I'm poly and my fiance isn't. He's okay with us finding another partner, but he's going straight into unicorn hunting. Only girls, and they have to be bi and into both of us. I've told him that setting up criteria for any new partner before you meet them isn't the way to go because you're expecting shit out of someone you haven't even met. And when you do find someone, that'll blow up if you still try to hold them to that criteria. But he won't listen and I need some advice.
Hey, do you wanna be a guest writer for this blog? What a succinct breakdown of the problems with unicorn hunting! Unfortunately, as well as you explain something, it’s never a guarantee that the person you’re talking to will grasp the concepts you’re trying to beam into their head with your words.
You could try linking your fiance to some other reading about unicorn hunting and seeing if that helps. But if he “won’t listen,” I’m not sure if he would read, either. I think the thing now is to change the flow of information here: instead of you trying to convince him of something, put the impetus on him to explain where he’s coming from. Why does he want these specific things, and what does he think they will provide, or protect him from? Talk through why he feels so insistent on “only girls,” and “into both of you” - he may actually be uncomfortable with opening the relationship and be using these rigid boundaries to try and protect himself from difficult feelings, rather than acknowledging them and working through them. Once those fears are named, they might be able to be addressed with things other than “unicorn hunting.”
He might see the challenges you’ve laid out as a feature, not a bug - if he lays down so many criteria that this third person is impossible to find, he gets ‘credit’ for opening the relationship without having to ever be in an actual open relationship with a third party involved. If he feels like he wouldn’t be able to try non-monogamy in a healthy and happy way, he should be honest with you and say “either this is just not going to work for me, and we need to figure out whether that’s a dealbreaker for you; or I’d need to do a lot more self-work on jealousy, security, sexuality, etc. before we can try this out.”

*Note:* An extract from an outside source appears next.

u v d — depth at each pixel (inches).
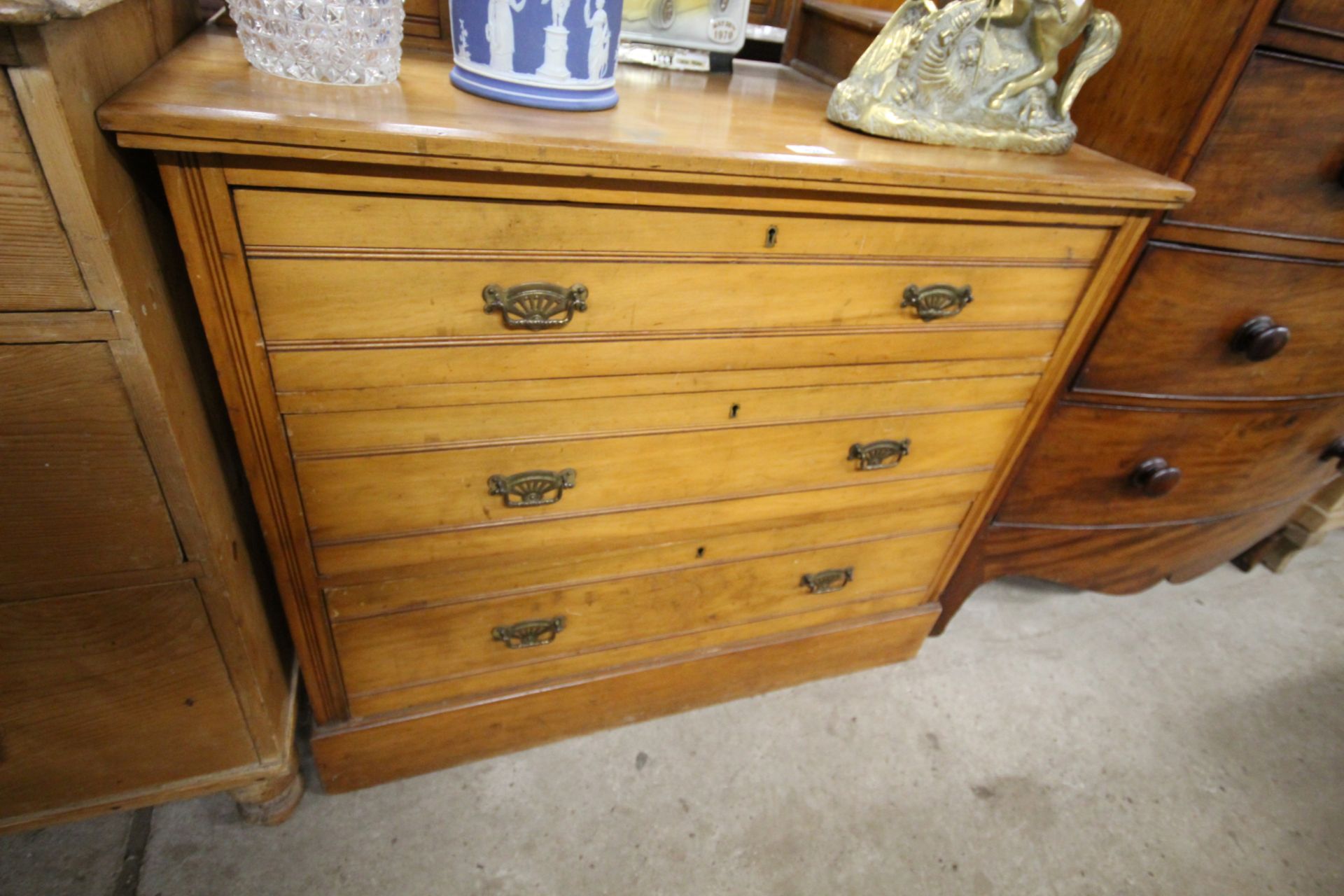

Honestly, I would think long and hard about marrying anyone who I could describe as “won’t listen” in any circumstance. Even on something silly - if there’s a restaurant I don’t like, and my partner “won’t listen” when I try to explain what I don’t like about the food, that’s still not okay, and it reflects an underlying lack of respect or communication skills that is not something I need in a relationship. Of course he’s not obligated to agree with you on everything, and this is a situation where he is very much has the right to say “I don’t feel as comfortable as you with the polyamorous arrangement you’re suggesting,” but “willingness to listen” is very different. Whether or not you two decide to go forward with non-monogamy, think about whether he has a pattern of refusing to see your perspective on something, and what his inability to hear you out means for your future together.